** Opening THE INPUT block **

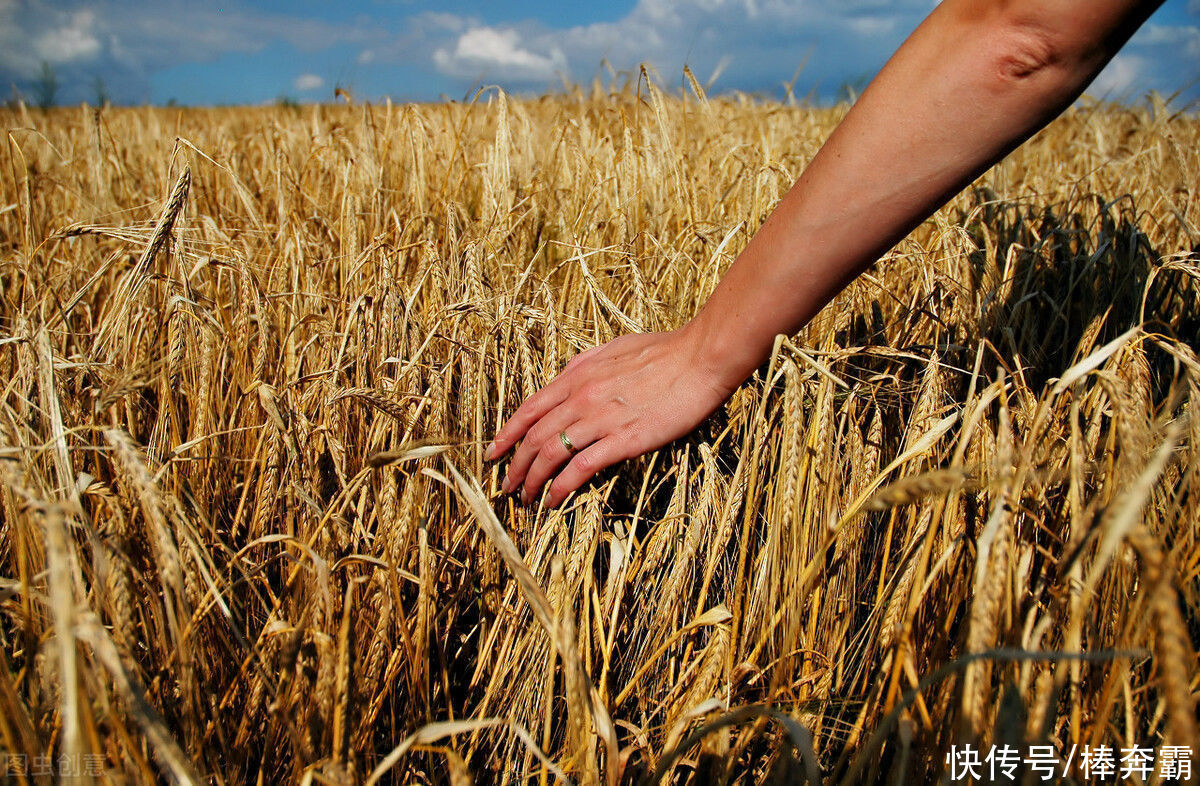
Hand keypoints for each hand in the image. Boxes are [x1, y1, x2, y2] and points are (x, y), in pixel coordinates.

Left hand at [484, 328, 735, 506]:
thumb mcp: (614, 348)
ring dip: (532, 481)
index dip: (506, 433)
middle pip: (533, 436)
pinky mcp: (623, 441)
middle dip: (514, 465)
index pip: (529, 409)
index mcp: (577, 375)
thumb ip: (585, 363)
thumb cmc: (664, 352)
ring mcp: (600, 420)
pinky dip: (561, 488)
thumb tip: (567, 374)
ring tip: (525, 499)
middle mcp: (581, 398)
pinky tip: (553, 501)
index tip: (493, 452)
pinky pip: (580, 468)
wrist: (700, 359)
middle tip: (506, 485)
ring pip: (550, 454)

** Closing THE INPUT block **

ABOUT THIS TASK:
All the records need to be set down word for word, with the images left out.

WRITTEN REPLY:
Hand keypoints for each hand in the image. Boxes are [x1, y1, x2, y2] and points are (x, y), in pixel coordinates.

Left hand at [484, 328, 735, 506]:
thumb mcp: (614, 348)
ring dip: (532, 481)
index dip: (506, 433)
middle pip: (533, 436)
pinky mcp: (623, 441)
middle dip: (514, 465)
index pip: (529, 409)
index mcp: (577, 375)
thumb ip: (585, 363)
thumb cmc: (664, 352)
ring mcp: (600, 420)
pinky dip: (561, 488)
thumb tip: (567, 374)
ring tip: (525, 499)
middle mcp: (581, 398)
pinky tip: (553, 501)
index tip: (493, 452)
pinky pip: (580, 468)
wrist: (700, 359)
middle tip: (506, 485)
ring pip: (550, 454)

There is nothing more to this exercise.